Join others in New York exploring innovative treatment options through clinical research

Rectal Cancer Treatment Options in Cooperstown, New York

If you're searching for Rectal Cancer treatment in Cooperstown, participating in a clinical research study may provide access to innovative approaches under expert medical supervision. This study is actively recruiting participants in Cooperstown and surrounding areas.
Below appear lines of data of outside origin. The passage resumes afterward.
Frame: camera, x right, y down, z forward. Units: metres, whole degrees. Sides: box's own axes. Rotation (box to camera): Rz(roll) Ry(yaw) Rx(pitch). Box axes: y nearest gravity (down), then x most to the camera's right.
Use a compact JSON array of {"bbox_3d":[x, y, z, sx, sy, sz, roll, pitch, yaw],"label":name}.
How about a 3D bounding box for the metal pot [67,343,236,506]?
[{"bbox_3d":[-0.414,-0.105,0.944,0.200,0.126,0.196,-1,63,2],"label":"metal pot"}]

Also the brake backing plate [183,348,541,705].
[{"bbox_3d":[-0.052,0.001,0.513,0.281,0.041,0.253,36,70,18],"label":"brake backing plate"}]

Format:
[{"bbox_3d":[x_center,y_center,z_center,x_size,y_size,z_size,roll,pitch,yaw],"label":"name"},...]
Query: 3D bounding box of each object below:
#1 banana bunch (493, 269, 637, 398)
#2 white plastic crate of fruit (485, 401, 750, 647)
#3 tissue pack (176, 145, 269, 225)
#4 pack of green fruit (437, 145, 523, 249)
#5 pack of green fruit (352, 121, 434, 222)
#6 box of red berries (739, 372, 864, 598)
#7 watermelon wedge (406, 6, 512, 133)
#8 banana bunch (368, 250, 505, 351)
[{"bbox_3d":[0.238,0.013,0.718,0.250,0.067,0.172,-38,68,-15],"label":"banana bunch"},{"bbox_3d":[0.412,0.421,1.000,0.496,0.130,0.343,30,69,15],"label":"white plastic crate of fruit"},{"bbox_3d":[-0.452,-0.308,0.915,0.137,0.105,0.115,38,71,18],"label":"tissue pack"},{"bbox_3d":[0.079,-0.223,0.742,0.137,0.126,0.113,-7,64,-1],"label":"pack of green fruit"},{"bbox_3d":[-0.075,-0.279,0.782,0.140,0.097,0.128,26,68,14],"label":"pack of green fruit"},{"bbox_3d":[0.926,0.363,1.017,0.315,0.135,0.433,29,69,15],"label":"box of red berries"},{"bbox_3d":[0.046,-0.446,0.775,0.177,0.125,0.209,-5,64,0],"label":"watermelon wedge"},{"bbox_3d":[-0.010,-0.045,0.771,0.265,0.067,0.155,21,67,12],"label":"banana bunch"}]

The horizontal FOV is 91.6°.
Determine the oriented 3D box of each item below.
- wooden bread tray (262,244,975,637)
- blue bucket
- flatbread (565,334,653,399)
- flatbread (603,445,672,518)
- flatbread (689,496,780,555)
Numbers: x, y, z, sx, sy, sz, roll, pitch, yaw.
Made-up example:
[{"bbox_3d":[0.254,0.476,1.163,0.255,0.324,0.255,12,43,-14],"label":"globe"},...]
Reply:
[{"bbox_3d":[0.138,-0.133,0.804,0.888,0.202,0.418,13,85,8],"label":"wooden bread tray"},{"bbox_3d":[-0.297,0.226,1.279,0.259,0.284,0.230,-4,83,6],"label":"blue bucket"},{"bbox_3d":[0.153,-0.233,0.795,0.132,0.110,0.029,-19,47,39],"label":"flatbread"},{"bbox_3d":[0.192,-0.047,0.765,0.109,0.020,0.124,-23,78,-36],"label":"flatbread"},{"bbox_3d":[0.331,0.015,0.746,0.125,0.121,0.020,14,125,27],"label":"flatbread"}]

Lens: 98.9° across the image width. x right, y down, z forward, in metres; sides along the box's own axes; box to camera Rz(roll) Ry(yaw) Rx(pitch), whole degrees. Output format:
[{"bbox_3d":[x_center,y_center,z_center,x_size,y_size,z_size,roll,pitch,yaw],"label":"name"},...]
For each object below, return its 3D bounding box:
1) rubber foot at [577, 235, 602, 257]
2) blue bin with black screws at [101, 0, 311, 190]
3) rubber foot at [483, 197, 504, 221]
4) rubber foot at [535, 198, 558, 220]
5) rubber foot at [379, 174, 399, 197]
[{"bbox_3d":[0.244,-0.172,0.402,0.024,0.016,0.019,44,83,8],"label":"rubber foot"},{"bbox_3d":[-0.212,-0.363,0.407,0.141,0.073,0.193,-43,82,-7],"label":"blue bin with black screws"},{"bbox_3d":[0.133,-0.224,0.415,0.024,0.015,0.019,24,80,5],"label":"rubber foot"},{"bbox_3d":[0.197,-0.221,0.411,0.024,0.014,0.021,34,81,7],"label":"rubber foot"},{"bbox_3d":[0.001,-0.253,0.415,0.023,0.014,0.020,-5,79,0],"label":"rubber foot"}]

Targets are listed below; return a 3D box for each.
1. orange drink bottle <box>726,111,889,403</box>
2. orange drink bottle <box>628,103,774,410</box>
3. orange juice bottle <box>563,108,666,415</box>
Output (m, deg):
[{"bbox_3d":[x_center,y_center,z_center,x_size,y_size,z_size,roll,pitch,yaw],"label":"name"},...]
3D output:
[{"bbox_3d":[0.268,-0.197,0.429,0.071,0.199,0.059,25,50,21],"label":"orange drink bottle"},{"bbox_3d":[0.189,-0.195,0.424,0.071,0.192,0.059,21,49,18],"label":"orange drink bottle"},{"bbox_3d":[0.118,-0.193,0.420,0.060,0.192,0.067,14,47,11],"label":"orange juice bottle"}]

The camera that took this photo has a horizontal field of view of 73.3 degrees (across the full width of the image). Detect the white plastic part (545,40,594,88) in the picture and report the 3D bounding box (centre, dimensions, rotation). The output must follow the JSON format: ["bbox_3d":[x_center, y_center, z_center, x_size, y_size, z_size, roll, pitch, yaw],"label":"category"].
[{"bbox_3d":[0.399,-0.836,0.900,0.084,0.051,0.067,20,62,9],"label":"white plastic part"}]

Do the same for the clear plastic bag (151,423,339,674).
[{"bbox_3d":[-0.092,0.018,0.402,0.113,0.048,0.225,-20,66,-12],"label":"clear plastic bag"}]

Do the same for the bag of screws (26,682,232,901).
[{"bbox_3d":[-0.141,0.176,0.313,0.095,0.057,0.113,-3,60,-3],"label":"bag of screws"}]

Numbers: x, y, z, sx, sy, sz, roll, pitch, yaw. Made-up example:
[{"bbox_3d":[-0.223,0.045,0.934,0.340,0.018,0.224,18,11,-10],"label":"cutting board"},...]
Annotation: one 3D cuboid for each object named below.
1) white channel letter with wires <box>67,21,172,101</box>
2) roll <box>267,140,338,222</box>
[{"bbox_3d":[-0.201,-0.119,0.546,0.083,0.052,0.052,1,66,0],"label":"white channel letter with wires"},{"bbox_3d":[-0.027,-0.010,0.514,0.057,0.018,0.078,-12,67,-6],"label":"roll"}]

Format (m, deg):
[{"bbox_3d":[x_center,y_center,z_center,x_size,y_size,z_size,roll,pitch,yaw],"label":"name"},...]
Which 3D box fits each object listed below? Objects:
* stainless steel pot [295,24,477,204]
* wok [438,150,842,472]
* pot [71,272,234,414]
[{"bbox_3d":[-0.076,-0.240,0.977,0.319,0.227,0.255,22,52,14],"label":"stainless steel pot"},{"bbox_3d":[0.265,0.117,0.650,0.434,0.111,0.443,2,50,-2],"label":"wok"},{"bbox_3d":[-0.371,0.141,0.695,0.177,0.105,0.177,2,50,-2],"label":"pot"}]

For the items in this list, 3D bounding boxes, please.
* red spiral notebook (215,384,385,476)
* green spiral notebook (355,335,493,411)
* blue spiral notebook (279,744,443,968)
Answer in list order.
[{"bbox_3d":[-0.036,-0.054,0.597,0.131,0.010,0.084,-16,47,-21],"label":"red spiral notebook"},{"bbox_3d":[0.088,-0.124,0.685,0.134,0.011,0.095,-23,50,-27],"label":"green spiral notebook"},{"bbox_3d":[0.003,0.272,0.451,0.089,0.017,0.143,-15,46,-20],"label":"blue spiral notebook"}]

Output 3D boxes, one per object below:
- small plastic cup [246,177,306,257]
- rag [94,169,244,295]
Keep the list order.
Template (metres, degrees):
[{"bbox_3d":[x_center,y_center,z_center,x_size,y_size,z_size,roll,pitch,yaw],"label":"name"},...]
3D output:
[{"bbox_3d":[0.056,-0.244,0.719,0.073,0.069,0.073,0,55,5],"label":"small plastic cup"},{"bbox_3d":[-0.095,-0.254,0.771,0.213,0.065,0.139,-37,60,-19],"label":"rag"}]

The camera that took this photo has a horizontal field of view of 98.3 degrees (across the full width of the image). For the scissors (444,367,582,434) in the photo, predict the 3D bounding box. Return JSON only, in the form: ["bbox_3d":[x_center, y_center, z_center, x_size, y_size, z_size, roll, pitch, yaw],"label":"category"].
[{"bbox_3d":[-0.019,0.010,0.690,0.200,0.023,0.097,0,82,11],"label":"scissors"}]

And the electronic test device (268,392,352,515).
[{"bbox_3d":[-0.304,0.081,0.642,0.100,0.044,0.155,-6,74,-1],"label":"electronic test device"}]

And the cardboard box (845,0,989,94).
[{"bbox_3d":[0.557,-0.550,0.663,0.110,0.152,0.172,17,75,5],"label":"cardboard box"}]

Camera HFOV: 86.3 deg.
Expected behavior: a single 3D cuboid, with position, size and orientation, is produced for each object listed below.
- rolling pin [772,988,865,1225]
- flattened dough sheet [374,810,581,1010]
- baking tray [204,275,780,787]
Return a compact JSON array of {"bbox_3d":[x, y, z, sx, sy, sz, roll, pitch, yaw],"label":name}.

Clinical trials offer participants the opportunity to receive cutting-edge treatments while contributing to medical research that may help future patients with Rectal Cancer. All study-related care is provided at no cost to participants.

Local Sites
1 locations in New York
Now Enrolling
Up to 50 participants
Quick Start
Screening available now

Why Consider a Clinical Trial for Rectal Cancer?

Potential Benefits

  • Access to new treatment approaches before public availability
  • Close monitoring by experienced medical professionals
  • Study-related care provided at no cost
  • Contribute to medical research for Rectal Cancer

What to Expect

  • Initial screening to determine eligibility
  • Regular check-ups and monitoring visits
  • Possible compensation for time and travel
  • You can withdraw at any time

Frequently Asked Questions About This Rectal Cancer Study

Important Clinical Trial Information

This information is provided for educational purposes and does not constitute medical advice. Clinical trial participation involves potential risks and benefits. Eligibility requirements apply and will be assessed during the screening process.

Study identifier: NCT04245683. For complete study details, visit ClinicalTrials.gov. Always consult with your healthcare provider before making decisions about your medical care or participating in clinical research.